* **TASK DETAILS**
Reproduce the entries word for word, from their beginning through the line that contains "Öffnungszeiten", with both ends included. Leave the pictures out of your answer.

--- START ---

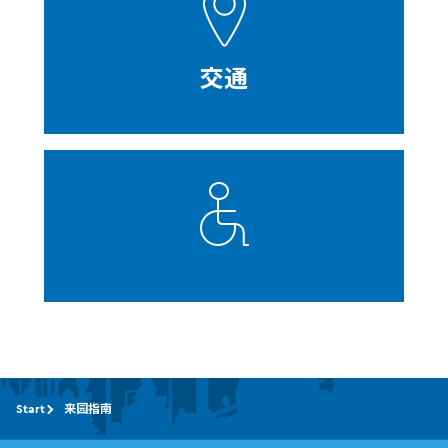
交通
Start
来园指南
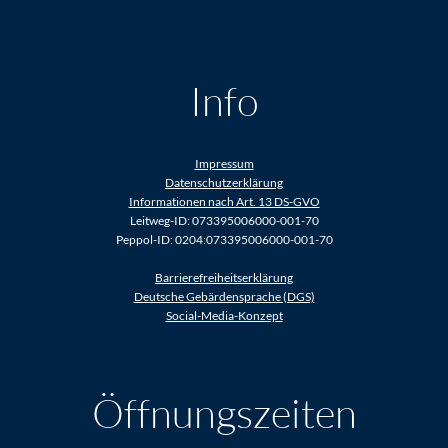
Info
Impressum
Datenschutzerklärung
Informationen nach Art. 13 DS-GVO
Leitweg-ID: 073395006000-001-70
Peppol-ID: 0204:073395006000-001-70
Barrierefreiheitserklärung
Deutsche Gebärdensprache (DGS)
Social-Media-Konzept
Öffnungszeiten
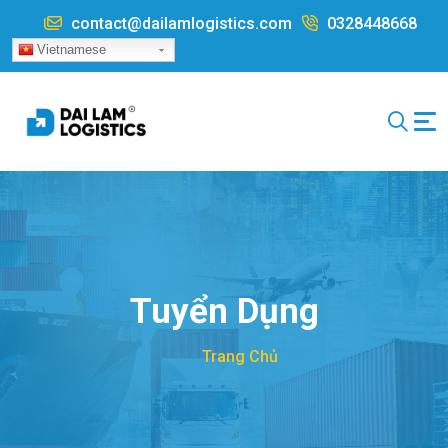
Nhảy đến nội dung
contact@dailamlogistics.com
0328448668
Vietnamese
Tuyển Dụng
Trang Chủ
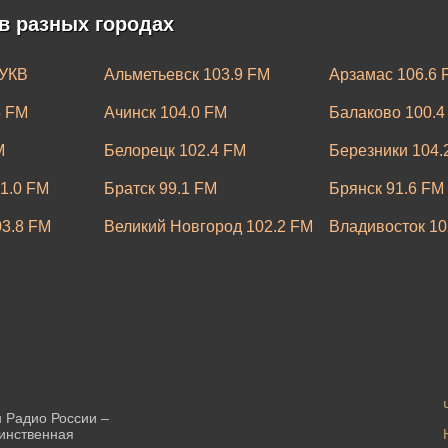
в разных городах
 УКВ
Альметьевск 103.9 FM
Арзамас 106.6 
5 FM
Ачинск 104.0 FM
Балаково 100.4
M
Белорецк 102.4 FM
Березники 104.
1.0 FM
Братск 99.1 FM
Брянск 91.6 FM
03.8 FM
Великий Новгород 102.2 FM
Владивосток 10
 FM
Волгодонск 99.0 FM
Вологда 98.0 F
105.0 FM
Грозный 103.6 FM
Дербент 104.9 
6.4 FM
Златоуст 107.2 FM
Иваново 89.1 F
6.0 FM
Казань 99.2 FM
Калининград 10
Кемерово 103.7 FM
Кингисепп 67.6
 Радио России –
динственная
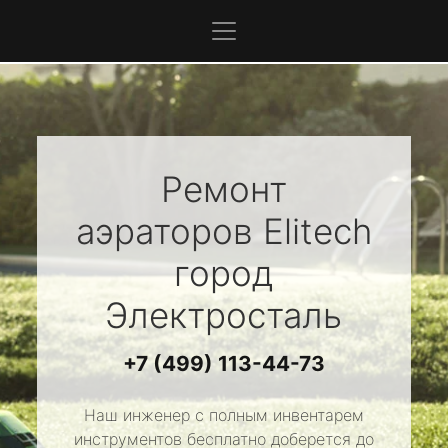
Ремонт
аэраторов
Elitech
город
Электросталь
+7 (499) 113-44-73
Наш инженер с полным инвентарем
инструментов бесплатно доберется до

--- END ---

* **EXERCISE ANSWER**
交通
Start
来园指南
Info
Impressum
Datenschutzerklärung
Informationen nach Art. 13 DS-GVO
Leitweg-ID: 073395006000-001-70
Peppol-ID: 0204:073395006000-001-70
Barrierefreiheitserklärung
Deutsche Gebärdensprache (DGS)
Social-Media-Konzept
Öffnungszeiten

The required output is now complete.